A student performs the reaction below in three experiments studying initial concentrations and initial rates. The data is summarised in the table below. Show all your work.
2 NO(g) + Br2(g) → 2 NOBr(g)
a. What is the order of this reaction with respect to NO? ____
b. What is the order of this reaction with respect to Br2? ____
c. What is the overall order of this reaction? ____
d. What is the rate law constant, k, for this reaction? (Be sure to include the value and the units.)
[NO] [Br2] Rate (mol/L·s)
0.80 0.50 0.17
1.60 0.50 0.34
0.80 1.00 0.68
rate = k(NO)^x (Br2)^y where x and y are the orders for NO and Br2 respectively. You want to look in the table and find two concentrations that are the same. For (NO) I see trials 1 and 3. So that part looks this way.
rate 3 = k3(NO)^x(Br2)^y
----------------------------------(this is a fraction. Top numerator;lower denomin
rate 1 = k1(NO)^x(Br2)^y
Substitute 0.80 for NO in numerator and denominator, Substitute 1.00 for (Br2) for numerator and 0.50 for (Br2) in denominator. Substitute the rates also. It will look like this.
rate 3 = k3(NO)^x(Br2)^y
-----------------------------------
rate 1 = k1(NO)^x(Br2)^y
0.68 = k3(0.80)^x(1.00)^y
-------------------------------------
0.17 = k1(0.80)^x(0.50)^y
You see (0.80)^x cancels. 0.68/0.17 = 4 while (1.00/0.5)^y = 2^y
This is the same reaction so k3 = k1 and that cancels and you're left with
4 = 2^y so that tells you y must be 2; therefore, the reaction is second order with respect to Br2. You can see how difficult this typing and fractions is so I won't do NO but you follow the same procdure to do that part.

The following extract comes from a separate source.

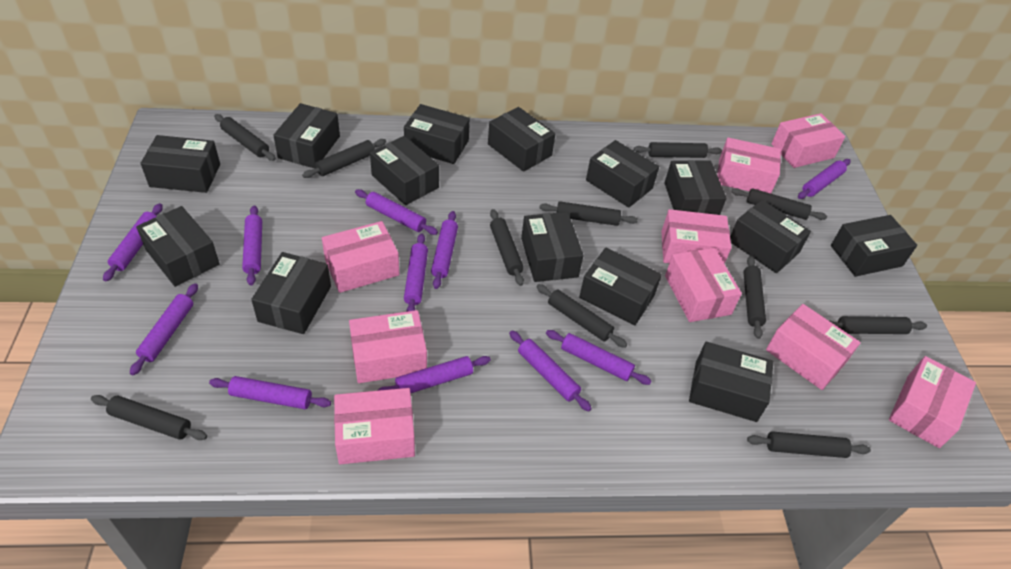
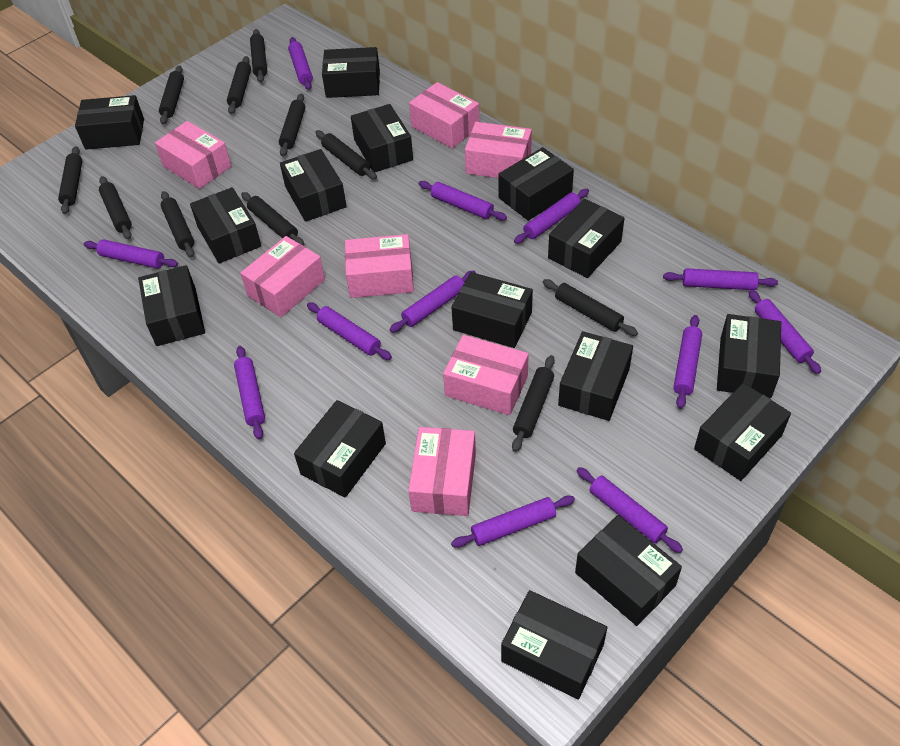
black box: 14 -> 15
pink box: 9 -> 7
purple rolling pin: 11 -> 12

c. Overall order is order for NO + order for Br2 = 1 + 2 = ?
d. To determine the rate law constant k, take ANY trial, substitute the values for NO, Br2, exponents for x and y and rate into the generic rate law equation and calculate k. The equation to use is:
rate = k(NO)^x (Br2)^y where x and y are the orders for NO and Br2
Post your work if you get stuck.
To determine the order of the reaction with respect to NO and Br2, we need to compare the effect of changing the initial concentration of each reactant on the reaction rate. We can use the method of initial rates to do this.
The general rate law equation for a reaction is:
rate = k[NO]^x[Br2]^y
where k is the rate constant, [NO] is the concentration of NO, [Br2] is the concentration of Br2, and x and y are the orders of the reaction with respect to NO and Br2, respectively.
To determine the order of the reaction with respect to NO, we compare experiments 1 and 3. In these experiments, the initial concentration of NO is the same (0.80 mol/L), while the concentration of Br2 is different. Since the rate doubles when [Br2] doubles, we can conclude that the order of the reaction with respect to NO is 1.
To determine the order of the reaction with respect to Br2, we compare experiments 1 and 2. In these experiments, the initial concentration of Br2 is the same (0.50 mol/L), while the concentration of NO is different. Since the rate does not change when [NO] changes, we can conclude that the order of the reaction with respect to Br2 is 0.
Now, to determine the overall order of the reaction, we simply add the individual orders together:
overall order = order with respect to NO + order with respect to Br2
= 1 + 0
= 1
Therefore, the overall order of the reaction is 1.
Finally, to calculate the rate law constant k, we can choose any of the experiments and substitute the values of [NO], [Br2], and the rate into the rate law equation:
rate = k[NO]^x[Br2]^y
By plugging in the values from experiment 1 (0.80 mol/L for [NO], 0.50 mol/L for [Br2], and 0.17 mol/L·s for the rate), we can solve for k:
0.17 mol/L·s = k(0.80 mol/L)^1(0.50 mol/L)^0
k = 0.17 mol/L·s / (0.80 mol/L)
k = 0.2125 s^-1
Therefore, the rate law constant k for this reaction is 0.2125 s^-1.